** DIRECTIVE **
How many lines below contain the word "application"? Reply solely with the number.

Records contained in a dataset
Segment Open
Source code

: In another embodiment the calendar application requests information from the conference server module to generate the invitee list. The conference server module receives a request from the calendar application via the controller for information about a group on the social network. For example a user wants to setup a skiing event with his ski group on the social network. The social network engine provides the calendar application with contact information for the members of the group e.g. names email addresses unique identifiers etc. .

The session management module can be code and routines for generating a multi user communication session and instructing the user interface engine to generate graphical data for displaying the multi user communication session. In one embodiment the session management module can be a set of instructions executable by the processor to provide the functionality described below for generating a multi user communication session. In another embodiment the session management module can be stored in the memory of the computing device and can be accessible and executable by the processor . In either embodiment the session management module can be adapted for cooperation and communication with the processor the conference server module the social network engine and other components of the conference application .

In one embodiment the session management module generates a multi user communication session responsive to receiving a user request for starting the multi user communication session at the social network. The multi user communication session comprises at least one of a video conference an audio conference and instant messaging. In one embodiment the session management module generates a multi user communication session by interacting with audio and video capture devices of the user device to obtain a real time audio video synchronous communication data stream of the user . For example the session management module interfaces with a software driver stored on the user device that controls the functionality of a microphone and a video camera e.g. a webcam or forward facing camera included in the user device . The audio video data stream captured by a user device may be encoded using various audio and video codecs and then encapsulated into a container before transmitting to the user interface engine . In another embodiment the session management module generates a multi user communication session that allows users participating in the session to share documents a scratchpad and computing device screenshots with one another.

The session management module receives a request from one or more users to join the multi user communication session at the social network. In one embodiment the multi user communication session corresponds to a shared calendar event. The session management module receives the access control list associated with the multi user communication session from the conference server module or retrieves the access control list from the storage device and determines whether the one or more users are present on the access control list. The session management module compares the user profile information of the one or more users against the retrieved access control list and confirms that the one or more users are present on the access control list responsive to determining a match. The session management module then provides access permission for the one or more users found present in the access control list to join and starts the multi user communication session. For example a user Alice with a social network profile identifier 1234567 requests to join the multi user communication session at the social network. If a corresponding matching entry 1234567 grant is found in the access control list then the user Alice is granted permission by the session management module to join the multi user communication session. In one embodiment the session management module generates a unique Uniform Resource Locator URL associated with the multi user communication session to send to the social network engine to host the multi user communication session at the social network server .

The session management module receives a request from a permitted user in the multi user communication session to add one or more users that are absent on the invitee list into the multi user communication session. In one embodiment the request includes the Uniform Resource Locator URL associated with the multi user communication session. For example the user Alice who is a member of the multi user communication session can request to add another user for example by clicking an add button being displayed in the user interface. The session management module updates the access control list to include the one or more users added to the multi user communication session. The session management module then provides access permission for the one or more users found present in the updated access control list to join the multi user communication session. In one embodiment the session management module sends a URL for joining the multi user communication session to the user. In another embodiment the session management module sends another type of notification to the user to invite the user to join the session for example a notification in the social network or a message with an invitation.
Segment Closed
** RESULT OF THE TASK **
2